Fortunately, some cities supported renters by putting a moratorium on evictions. This prevented landlords from kicking out tenants for failing to pay rent. For renters in locations that did not offer such support, there were some Good Samaritan landlords who were willing to offer their tenants a helping hand so they wouldn’t be forced into homelessness due to their economic hardship.

Christina Marie found herself in a desperate situation. As a mother of four, she needed to figure out a way to keep her apartment in Saginaw, Michigan. Because her children were not able to go to school because of the virus, Marie had to stay home with them, sacrificing her job in the process.

In her most desperate moment, Marie got a call from her landlord that put her totally at ease.

“SOOO My landlord Alan called me earlier and told me not to worry about rent this month, and we will worry about it later. [I] said okay!”

But the landlord was not done being a generous person.

“Then he asked me if we had food. I told him how I had three packs of meat left and needed to go this week, and he told me, okay, be safe. Then I get a text saying, go to your front porch, please!!! And I see this. I couldn’t tell you how I feel right now for him to do this for my family. My heart is so touched. GOD BLESS YOU.”

Alan, the landlord, gave Marie all the stuff she needed. He loaded up her front porch with food, milk, produce, and even diapers for her little one.

Landlord Nathan Nichols (pictured above) was another such hero. He owns a property in South Portland and found that all of his tenants were struggling to make ends meet because of the pandemic.

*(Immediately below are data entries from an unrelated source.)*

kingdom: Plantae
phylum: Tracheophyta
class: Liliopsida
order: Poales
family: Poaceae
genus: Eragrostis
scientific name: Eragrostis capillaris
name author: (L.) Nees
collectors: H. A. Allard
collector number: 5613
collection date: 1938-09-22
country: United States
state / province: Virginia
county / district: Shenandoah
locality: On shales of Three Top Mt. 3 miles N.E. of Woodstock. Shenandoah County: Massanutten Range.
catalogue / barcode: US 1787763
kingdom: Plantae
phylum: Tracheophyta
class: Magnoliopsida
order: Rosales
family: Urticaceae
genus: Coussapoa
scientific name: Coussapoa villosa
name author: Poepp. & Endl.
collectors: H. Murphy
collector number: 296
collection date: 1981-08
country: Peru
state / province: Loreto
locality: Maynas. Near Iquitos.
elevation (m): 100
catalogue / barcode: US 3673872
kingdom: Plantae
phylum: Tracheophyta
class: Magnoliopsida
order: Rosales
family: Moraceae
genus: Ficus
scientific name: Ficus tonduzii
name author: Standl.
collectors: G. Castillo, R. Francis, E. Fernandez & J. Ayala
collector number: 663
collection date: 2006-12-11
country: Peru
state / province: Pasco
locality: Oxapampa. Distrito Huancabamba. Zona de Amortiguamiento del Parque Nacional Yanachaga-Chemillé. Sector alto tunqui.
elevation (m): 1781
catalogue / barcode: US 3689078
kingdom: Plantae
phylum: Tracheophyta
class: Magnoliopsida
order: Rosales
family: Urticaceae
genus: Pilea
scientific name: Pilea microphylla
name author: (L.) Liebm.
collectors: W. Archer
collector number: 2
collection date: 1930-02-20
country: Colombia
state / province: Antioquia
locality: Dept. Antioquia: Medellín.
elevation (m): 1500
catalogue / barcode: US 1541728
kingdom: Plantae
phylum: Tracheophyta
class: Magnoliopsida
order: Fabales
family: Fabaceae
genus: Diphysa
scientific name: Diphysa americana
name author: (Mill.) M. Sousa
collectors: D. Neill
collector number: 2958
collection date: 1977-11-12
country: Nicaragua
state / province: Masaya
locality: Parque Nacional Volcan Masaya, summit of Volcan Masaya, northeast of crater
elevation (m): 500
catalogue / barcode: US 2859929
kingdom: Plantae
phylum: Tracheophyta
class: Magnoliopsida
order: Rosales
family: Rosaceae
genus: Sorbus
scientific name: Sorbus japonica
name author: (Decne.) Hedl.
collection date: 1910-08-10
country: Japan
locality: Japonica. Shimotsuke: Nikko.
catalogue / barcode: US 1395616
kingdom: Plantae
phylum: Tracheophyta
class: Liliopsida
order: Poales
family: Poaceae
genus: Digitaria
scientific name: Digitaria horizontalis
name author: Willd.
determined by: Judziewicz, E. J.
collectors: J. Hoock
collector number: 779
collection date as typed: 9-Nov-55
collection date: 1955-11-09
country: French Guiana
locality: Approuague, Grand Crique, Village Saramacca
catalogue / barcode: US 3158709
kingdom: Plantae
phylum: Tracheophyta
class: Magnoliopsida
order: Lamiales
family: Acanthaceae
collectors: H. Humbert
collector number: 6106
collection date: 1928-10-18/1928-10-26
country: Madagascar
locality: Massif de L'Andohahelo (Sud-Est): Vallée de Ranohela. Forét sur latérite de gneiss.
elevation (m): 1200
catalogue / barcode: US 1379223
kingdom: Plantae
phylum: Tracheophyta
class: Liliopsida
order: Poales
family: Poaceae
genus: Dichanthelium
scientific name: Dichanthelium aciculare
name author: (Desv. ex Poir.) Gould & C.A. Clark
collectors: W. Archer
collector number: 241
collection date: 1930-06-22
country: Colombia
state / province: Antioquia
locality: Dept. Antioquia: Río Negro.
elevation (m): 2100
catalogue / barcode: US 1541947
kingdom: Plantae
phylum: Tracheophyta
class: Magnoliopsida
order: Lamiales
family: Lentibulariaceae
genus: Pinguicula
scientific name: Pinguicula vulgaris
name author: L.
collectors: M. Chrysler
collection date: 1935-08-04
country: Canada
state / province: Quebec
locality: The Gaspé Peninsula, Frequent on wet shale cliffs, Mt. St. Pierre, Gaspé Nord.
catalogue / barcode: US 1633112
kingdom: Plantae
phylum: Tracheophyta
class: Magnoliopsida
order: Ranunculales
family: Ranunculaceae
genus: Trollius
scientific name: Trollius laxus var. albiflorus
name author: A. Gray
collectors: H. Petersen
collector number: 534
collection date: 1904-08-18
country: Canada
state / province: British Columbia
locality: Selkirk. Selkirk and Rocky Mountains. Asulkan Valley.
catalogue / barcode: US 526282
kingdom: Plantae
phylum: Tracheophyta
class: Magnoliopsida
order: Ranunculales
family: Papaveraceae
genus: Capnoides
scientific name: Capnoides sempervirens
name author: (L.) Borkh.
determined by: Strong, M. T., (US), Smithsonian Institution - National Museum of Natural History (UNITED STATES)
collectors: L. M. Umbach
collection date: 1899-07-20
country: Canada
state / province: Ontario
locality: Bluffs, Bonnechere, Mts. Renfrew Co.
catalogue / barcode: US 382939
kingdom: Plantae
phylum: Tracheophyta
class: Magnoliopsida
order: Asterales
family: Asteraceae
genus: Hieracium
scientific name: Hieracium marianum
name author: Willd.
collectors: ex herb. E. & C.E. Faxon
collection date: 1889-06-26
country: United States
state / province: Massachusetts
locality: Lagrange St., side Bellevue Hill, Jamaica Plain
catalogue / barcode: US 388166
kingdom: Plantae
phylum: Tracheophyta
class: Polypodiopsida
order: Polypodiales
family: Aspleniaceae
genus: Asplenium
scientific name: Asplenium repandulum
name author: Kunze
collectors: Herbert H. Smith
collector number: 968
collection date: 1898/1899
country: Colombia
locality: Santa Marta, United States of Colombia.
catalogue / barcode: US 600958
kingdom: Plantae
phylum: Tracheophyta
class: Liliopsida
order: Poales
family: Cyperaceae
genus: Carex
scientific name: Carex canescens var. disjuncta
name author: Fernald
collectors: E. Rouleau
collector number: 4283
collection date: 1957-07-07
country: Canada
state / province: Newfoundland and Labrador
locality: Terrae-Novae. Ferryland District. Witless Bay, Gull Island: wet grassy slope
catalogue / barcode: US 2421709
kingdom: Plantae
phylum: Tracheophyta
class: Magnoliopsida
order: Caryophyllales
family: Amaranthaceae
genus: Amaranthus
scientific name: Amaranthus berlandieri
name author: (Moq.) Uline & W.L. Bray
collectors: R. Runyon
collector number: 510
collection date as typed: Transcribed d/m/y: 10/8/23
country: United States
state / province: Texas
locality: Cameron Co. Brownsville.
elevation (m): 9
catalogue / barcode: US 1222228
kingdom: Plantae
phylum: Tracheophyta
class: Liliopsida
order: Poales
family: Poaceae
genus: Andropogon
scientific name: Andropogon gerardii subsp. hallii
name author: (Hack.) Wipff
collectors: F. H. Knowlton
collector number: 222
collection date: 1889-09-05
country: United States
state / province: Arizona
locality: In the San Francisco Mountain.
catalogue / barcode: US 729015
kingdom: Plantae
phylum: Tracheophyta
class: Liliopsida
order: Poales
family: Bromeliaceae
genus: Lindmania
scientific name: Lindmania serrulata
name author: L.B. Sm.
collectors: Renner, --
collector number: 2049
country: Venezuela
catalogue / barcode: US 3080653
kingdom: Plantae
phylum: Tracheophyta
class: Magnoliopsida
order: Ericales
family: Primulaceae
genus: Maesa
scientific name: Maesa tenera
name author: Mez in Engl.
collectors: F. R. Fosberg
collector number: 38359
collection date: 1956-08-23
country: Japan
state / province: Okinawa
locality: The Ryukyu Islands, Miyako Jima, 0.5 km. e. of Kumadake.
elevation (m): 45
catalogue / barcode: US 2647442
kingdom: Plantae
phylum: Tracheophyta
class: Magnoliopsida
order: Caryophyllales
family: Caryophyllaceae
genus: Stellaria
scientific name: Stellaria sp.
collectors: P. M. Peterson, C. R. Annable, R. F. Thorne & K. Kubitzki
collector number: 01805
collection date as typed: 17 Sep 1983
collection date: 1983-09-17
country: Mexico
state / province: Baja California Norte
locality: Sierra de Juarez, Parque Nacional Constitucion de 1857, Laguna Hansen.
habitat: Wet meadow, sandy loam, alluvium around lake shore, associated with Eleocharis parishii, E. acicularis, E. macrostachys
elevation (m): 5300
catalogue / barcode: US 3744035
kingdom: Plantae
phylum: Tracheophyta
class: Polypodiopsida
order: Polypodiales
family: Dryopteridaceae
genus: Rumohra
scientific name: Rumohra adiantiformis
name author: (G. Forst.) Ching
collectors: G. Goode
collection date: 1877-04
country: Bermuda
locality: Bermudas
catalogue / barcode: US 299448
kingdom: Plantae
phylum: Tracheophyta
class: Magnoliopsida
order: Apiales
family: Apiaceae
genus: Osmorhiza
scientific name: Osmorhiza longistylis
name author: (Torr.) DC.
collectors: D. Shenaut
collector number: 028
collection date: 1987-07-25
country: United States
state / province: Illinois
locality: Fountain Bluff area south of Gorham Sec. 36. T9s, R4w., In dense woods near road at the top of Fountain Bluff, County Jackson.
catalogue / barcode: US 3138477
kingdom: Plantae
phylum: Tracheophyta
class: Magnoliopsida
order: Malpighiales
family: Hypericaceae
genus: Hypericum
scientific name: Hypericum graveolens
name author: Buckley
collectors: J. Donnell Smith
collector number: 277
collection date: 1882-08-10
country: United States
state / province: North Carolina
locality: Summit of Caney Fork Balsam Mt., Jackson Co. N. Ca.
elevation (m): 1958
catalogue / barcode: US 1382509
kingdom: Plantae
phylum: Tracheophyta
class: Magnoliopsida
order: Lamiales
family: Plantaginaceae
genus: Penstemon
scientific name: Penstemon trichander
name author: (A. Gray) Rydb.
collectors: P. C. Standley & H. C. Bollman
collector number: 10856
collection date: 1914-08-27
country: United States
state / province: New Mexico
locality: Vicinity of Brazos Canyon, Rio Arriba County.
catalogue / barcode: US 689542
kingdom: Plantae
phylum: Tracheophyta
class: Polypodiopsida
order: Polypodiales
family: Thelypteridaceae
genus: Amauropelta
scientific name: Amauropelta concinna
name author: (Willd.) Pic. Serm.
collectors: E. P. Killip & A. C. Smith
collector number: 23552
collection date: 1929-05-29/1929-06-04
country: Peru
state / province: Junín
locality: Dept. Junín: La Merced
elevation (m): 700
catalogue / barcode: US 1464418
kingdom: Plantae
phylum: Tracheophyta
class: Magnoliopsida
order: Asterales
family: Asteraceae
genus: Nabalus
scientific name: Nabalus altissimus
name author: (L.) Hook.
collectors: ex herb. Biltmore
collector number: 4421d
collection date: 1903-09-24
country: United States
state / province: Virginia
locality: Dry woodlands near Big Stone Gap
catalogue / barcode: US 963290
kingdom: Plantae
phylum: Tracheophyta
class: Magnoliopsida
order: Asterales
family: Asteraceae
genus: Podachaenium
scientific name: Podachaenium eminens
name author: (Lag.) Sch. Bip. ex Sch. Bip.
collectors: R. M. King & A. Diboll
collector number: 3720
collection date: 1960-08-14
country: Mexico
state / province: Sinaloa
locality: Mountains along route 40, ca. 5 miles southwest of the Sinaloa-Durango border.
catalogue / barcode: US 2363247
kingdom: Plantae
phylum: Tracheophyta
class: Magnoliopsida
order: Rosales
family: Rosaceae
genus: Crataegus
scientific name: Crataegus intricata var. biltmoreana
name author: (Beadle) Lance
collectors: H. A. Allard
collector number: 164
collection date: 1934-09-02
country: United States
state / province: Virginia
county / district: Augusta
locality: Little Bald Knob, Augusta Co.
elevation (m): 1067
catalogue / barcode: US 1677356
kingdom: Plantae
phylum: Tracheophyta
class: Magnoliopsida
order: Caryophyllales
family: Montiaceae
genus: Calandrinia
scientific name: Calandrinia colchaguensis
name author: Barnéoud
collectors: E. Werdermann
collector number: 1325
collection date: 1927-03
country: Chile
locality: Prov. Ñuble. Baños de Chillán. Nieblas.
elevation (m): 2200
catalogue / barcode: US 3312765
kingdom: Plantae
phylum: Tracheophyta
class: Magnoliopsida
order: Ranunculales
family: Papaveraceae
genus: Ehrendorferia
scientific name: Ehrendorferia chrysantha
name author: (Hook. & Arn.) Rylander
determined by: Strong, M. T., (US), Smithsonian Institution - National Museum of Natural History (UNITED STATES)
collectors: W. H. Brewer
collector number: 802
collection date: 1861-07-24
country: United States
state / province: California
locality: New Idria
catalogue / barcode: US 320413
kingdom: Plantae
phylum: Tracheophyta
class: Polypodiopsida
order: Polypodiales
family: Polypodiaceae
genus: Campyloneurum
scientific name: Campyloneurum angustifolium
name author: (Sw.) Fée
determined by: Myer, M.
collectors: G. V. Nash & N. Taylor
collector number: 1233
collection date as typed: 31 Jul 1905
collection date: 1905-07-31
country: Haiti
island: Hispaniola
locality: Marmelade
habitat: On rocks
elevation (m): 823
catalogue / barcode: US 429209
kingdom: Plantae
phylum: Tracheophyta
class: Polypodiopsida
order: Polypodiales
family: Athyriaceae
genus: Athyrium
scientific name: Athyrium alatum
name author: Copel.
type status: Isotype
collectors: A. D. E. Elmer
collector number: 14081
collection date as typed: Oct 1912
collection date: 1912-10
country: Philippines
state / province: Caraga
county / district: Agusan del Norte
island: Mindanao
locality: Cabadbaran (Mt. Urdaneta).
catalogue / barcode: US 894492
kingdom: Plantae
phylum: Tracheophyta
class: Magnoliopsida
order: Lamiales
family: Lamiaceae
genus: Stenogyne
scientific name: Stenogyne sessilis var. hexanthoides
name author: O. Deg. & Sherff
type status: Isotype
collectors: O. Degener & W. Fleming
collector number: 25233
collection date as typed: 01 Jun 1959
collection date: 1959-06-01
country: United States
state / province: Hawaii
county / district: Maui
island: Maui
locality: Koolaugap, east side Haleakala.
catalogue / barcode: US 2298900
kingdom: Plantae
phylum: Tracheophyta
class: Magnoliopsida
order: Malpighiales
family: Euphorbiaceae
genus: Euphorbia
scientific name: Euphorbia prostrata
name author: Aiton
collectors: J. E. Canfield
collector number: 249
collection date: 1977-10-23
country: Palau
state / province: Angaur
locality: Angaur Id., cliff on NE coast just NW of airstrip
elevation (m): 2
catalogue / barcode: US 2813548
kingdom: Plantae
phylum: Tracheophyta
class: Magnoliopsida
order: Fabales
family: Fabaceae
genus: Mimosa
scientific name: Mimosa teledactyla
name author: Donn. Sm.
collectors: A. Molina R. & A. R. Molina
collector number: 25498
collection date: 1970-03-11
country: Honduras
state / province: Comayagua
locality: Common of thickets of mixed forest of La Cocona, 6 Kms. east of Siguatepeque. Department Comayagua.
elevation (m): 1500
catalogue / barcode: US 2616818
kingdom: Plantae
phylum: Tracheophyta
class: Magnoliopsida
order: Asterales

“COVID19 is going to cause serious financial hardship for service and hourly workers around the country. Because I have the good fortune of being able to afford it and the privilege of being in the owner class, I just let them know I would not be collecting rent in April. I ask any other landlords out there to take a serious look at your own situation and consider giving your tenants some rent relief as well.”

Landlord Don Stoppe found himself inspired by Nichols. He turned to Facebook to share how he was going to take the Oregon landlord’s advice to heart and do something kind for his tenants.

“Thank you for your thoughtful insight,” Stoppe wrote. “I am drafting a letter to my tenants now.”